Goiás 247 - O Estado de Goiás tem lideranças políticas de expressão nacional que tiveram atuação de destaque no País no processo de redemocratização que deu origem à Nova República. Entre eles está o ex-governador, ex-senador e ex-parlamentar constituinte Irapuan Costa Junior, que teve papel central na transição democrática em Goiás no início dos anos 1980.

Irapuan é considerado um gestor de grande capacidade, resultado de suas atuações no Executivo e no Legislativo, de sua ampla e profunda formação acadêmica, empresário e líder classista. O ex-governador foi professor da Escola de Engenharia da Pontifícia Universidade Católica de Goiás (PUC-GO) e da Faculdade de Filosofia da Universidade Federal de Goiás (UFG), empresário do setor de construção civil, vice-presidente da Associação Brasileira de Bancos Comerciais e presidente da Associação de Bancos do Estado de Goiás.

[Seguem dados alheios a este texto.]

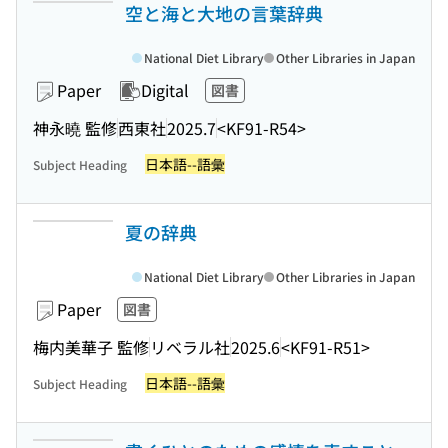
空と海と大地の言葉辞典
National Diet Library
Other Libraries in Japan
Paper
Digital
図書
神永曉 監修
西東社
2025.7
<KF91-R54>
日本語--語彙
Subject Heading
夏の辞典
National Diet Library
Other Libraries in Japan
Paper
図書
梅内美華子 監修
リベラル社
2025.6
<KF91-R51>
日本語--語彙
Subject Heading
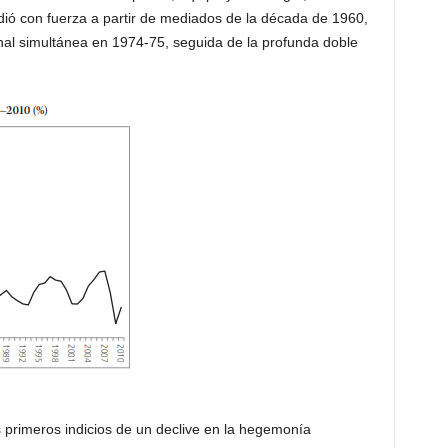
dió con fuerza a partir de mediados de la década de 1960,
nal simultánea en 1974-75, seguida de la profunda doble
 primeros indicios de un declive en la hegemonía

A biografia de Irapuan atesta que ele sempre se manteve comprometido com os ideais democráticos e atuou, com exímia habilidade política, por uma transposição lenta e gradual que assegurasse a retomada da normalidade republicana, com o restabelecimento das eleições diretas para presidente. Apoiou intensamente o Movimento das Diretas Já, ao lado de Ulysses Guimarães, Fernando Henrique e Iris Rezende e votou a favor da emenda Dante de Oliveira.

Como a Emenda não obteve o número de votos indispensáveis à sua aprovação, no Colégio Eleitoral reunido em 15 de janeiro de 1985, Irapuan votou no candidato oposicionista Tancredo Neves, eleito novo presidente da República pela Aliança Democrática, uma união do Partido do Movimento Democrático Brasileiro (PMDB) com a dissidência do PDS abrigada na Frente Liberal, que derrotou o candidato do regime militar, Paulo Maluf.

Em novembro de 1980, Irapuan filiou-se ao Partido do Movimento Democrático Brasileiro (PMDB). Em abril de 1982, integrando o grupo que defendia as candidaturas de Iris Rezende para o Governo de Goiás e de Mauro Borges para o Senado nas eleições previstas para novembro de 1982, declarou que concorreria, na ocasião, a uma cadeira na Câmara dos Deputados. No pleito de novembro de 1982, conquistou seu primeiro mandato pelo voto, tendo sido eleito deputado federal na legenda do PMDB de Goiás. Empossado em fevereiro de 1983, nessa legislatura foi membro da Comissão de Relações Exteriores.

Em 1986, foi indicado para concorrer a uma vaga de senador constituinte na chapa de Henrique Santillo, seu adversário tradicional, que pertencia à ala progressista do PMDB. No Senado, Irapuan Costa Júnior atuou nos trabalhos da Assembleia Nacional Constituinte como titular da Subcomissão de Princípios Gerais, Intervenção do Estado, Regime da Propriedade do Subsolo e da Atividade Econômica, da Comissão da Ordem Econômica, e suplente da Subcomissão da Educação, Cultura e Esportes, da Comissão da Família, da Educação, Cultura e Esportes, da Ciência e Tecnologia e da Comunicação.

Foi favorável à proteção do emprego contra demissão sem justa causa, a pluralidade sindical, o presidencialismo, a nacionalização do subsolo, a anistia para os micro e pequenos empresários e o mandato de cinco anos para Sarney. Com a promulgação da Constituição em 5 de outubro de 1988, retornou aos trabalhos ordinários no Senado Federal, vindo a integrar as comissões de Relações Exteriores, de Defesa Nacional, do Distrito Federal, Assuntos Econômicos e de Constituição, Justiça e Cidadania do Senado entre 1988 e 1990.

Naquela legislatura, realizou várias missões no exterior. No pleito de outubro de 1994, concorreu a uma vaga na Câmara dos Deputados na legenda do Partido Progressista (PP), não tendo sido eleito. Deixou o Senado em janeiro de 1995, ao final da legislatura.